You can use your generating function approach just putting an $x^0=1$ term in and getting $(1+x + x^2 + x^3 + ... + x^p)^k$
For any fixed $p,k$ you look at the generating function $((1-x^{p+1})/(1-x))^k$ and the coefficient of $x^n$ is the answer $a(n)$. The generating function factors as $(1-x^{p+1})^k (1-x)^{-k}$ and each of these involves binomial coefficients. Thus the product coefficients is given by a sum involving products of binomial coefficients. $$a(n) = \sum_{i=0}^{\left\lfloor(n+1)/(p+1)\right\rfloor} (-1)^i {k \choose i} {n-(p+1)i+k-1 \choose k-1}.$$
You can use inclusion-exclusion in the complement form.
The total set $S$ is the set of all non-negative integer solutions to $x_1 + \ldots x_k = n$. The to-be-avoided conditions are $S_i$ are all such solutions such that $x_i > p$.
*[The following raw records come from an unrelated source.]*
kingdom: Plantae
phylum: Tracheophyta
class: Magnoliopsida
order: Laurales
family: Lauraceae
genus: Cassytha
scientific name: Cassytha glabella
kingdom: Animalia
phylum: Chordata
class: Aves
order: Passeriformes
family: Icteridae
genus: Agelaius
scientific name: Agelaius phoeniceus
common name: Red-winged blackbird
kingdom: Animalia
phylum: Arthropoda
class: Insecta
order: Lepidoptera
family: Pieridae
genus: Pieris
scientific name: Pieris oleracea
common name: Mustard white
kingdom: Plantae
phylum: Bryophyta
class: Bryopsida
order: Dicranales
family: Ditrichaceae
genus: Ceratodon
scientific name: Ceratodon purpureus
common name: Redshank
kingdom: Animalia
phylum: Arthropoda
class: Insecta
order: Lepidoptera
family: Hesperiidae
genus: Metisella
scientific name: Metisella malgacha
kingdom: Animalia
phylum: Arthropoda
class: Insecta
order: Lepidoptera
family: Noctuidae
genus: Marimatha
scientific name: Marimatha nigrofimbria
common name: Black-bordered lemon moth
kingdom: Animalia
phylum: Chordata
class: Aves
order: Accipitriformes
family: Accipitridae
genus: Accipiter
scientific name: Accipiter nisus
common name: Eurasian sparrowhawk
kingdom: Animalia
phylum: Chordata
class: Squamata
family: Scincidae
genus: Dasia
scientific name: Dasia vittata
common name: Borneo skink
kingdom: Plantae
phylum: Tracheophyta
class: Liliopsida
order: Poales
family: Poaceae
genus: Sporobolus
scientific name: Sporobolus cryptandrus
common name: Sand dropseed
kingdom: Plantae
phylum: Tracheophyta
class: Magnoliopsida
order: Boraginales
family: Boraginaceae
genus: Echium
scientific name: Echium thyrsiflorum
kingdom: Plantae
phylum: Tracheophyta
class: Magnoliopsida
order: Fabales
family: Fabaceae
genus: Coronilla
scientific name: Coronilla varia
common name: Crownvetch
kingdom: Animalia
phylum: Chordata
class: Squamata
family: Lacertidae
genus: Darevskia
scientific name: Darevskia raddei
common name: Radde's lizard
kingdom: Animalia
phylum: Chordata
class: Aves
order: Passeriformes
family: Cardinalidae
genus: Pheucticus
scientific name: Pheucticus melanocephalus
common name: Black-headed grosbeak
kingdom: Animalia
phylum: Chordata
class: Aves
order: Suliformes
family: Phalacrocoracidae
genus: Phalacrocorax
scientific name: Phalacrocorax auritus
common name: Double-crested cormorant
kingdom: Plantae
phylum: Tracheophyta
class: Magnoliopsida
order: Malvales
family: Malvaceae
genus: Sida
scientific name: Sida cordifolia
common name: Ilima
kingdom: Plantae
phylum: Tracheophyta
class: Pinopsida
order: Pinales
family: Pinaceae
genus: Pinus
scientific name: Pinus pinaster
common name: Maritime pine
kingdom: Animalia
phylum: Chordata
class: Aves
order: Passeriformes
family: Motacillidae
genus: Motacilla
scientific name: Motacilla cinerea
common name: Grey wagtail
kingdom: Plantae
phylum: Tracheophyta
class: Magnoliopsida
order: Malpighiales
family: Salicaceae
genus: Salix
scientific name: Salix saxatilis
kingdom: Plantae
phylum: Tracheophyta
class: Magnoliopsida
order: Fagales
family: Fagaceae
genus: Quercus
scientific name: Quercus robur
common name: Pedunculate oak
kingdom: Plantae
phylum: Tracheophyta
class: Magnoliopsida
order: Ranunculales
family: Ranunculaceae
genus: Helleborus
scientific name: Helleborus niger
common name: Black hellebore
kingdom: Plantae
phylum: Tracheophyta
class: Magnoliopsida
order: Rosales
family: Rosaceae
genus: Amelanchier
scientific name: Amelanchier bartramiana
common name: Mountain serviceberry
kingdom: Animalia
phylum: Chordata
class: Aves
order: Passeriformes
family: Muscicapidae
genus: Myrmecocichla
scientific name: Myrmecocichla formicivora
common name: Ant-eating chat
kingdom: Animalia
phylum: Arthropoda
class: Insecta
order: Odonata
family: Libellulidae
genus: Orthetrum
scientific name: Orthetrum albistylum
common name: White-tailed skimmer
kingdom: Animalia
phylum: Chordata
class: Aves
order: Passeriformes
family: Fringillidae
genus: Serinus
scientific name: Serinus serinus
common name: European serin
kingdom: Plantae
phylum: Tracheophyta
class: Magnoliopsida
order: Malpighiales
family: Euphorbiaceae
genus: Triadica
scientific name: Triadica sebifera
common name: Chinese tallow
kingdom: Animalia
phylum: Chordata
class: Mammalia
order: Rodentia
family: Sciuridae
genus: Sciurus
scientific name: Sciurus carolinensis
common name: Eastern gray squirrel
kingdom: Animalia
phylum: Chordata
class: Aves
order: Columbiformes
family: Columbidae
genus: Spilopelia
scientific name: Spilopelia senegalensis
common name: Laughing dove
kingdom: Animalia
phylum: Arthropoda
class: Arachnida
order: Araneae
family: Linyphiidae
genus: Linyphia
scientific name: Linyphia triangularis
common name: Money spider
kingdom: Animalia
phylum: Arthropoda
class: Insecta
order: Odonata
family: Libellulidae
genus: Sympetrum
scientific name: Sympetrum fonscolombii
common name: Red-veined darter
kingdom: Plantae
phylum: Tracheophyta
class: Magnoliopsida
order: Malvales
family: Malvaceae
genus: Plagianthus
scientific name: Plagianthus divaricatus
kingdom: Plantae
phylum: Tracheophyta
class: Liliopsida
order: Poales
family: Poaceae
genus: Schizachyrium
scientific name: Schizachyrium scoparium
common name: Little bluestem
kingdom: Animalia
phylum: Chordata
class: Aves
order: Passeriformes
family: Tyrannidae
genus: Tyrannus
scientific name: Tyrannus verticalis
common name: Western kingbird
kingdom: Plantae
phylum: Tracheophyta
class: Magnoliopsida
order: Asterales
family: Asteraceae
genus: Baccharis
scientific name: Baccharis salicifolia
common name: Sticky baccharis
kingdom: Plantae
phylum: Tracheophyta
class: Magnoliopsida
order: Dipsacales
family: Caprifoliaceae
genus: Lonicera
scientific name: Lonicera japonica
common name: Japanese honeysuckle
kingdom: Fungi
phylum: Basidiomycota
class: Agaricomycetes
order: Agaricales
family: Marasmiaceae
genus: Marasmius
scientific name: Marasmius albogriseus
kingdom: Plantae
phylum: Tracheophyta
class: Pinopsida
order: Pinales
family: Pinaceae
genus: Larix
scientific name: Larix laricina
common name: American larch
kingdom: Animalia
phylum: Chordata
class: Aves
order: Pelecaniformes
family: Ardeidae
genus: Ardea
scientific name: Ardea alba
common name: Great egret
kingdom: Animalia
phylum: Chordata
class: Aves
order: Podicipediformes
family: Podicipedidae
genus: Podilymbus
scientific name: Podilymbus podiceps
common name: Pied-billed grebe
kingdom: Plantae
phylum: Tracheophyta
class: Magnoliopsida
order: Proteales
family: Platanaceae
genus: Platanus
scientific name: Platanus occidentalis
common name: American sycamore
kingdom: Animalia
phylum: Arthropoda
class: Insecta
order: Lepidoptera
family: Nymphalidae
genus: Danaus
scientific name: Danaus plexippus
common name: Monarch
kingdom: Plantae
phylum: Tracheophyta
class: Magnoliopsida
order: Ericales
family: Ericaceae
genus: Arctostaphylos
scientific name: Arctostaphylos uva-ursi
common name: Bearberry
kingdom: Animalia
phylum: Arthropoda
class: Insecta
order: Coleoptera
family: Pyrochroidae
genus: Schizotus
Then all good solutions (so where all $x_i \le p$) is (see wikipedia entry on inclusion-exclusion):
$$|S| - \sum_{i=1}^k |S_i| + \sum_{\{i,j\}} |S_i \cap S_j| + \ldots \sum_{S' \subset \{1,\ldots, k\} |S'| = t}(-1)^t \left(\cap_{j \in S'} S_j)\right| + +\ldots (-1)^n\left|\cap_{i=1}^n S_i\right|$$
The number of solutions in $S_i$ ,for some fixed $i$, is all solutions that have $x_i >p$, so we subtract $p+1$ from $x_i$ and see that its suffices to count all solutions in non-negative integers o$x_1 + \ldots x_k = n-p$ which equals $\binom{n-p + (k-1)}{k-1}$, and we have $k$ times that condition, so the first term in the sum bemes $-k\binom{n+k - (p+1)}{k-1}$. For two conditions we consider $n-2(p+1)$ for $k$ variables and there are $\binom{k}{2}$ subsets $\{i,j\}$ to consider for $S_i \cap S_j$, which all have the same size, etc. This can go on so long as $tp \le n$ of course, and any terms with larger than $t$-subsets of conditions become $0$ in this sum.
So you get a nice alternating sum representation (a closed formula, linked to in one of the comments).